The hardest verses in Romans are in chapter 1. Most preachers skip them, soften them, or weaponize them. The honest sermon does none of those — and lands harder than any of those would.
Historical context
Romans was likely written from Corinth in AD 57, addressed to a mixed Jewish-Gentile church Paul had not yet visited. Chapter 1 sets up the entire letter's argument: the gospel is the power of God for salvation precisely because the human predicament is universal. Paul's diagnosis isn't a tribal accusation against pagans — it's the foundation for showing in chapters 2-3 that the Jewish reader is in the same predicament. Read this chapter and miss the rhetorical turn coming, and you preach it badly.
Three sermon arc options
- The gospel is power because the problem is universal. Romans 1:16-17 as thesis, 1:18-32 as supporting evidence of why such power is needed. The sermon lands on the rescue, not the wrath.
- Suppression, not ignorance. 1:18-23 as the heart of the passage — humanity isn't lost because we didn't know; we're lost because we knew and turned. The application is internal, not tribal.
- Idolatry leads to dehumanization. 1:24-32 traces the downward spiral: idolatry → distorted desire → broken relationships → unraveled society. Preach the structure, not just the catalogue.
Original language notes
Apekalyptetai ("is revealed," v. 17, v. 18) — present passive, ongoing. Both the gospel and God's wrath are being revealed continuously, not in two separate dispensations. The parallel is intentional. Asebeia ("ungodliness," v. 18) is a relational category — irreverence — before it is a moral one.
Five illustration hooks
- A doctor who refuses the diagnosis isn't healed by avoiding it. The gospel is good news only because the diagnosis is true.
- The teenager who knows the rule but breaks it isn't arguing about whether the rule existed.
- A landscape going dark by degrees, with people insisting it's still noon.
- The man at the optometrist who keeps saying "clearer" while the lens worsens — suppression looks like preference.

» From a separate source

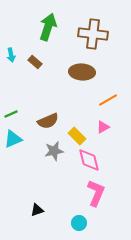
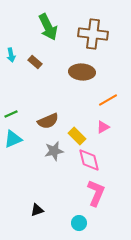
green arrow: rotated 136 degrees clockwise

- Holocaust survivor Viktor Frankl on knowing the good and choosing otherwise — the universal capacity Paul names.
Cross-references
- Genesis 3:1-7 — The original suppression — they knew, and traded the knowledge for autonomy.
- Psalm 19:1-4 — Creation as witness — Paul cites this kind of revelation in 1:20.
- Acts 14:15-17, 17:24-31 — Paul's sermons at Lystra and Athens — same theological framework.
- Romans 2:1 — The rhetorical hinge — "you are without excuse, whoever you are."
Pastoral application
The temptation in preaching Romans 1 is to make it a sermon about them — the culture, the unbelievers, the people in row 14. Paul's rhetorical move is to make it a sermon about us. Preach the diagnosis as universal. Preach the rescue as the only response to the diagnosis. The room that came in defensive walks out grateful.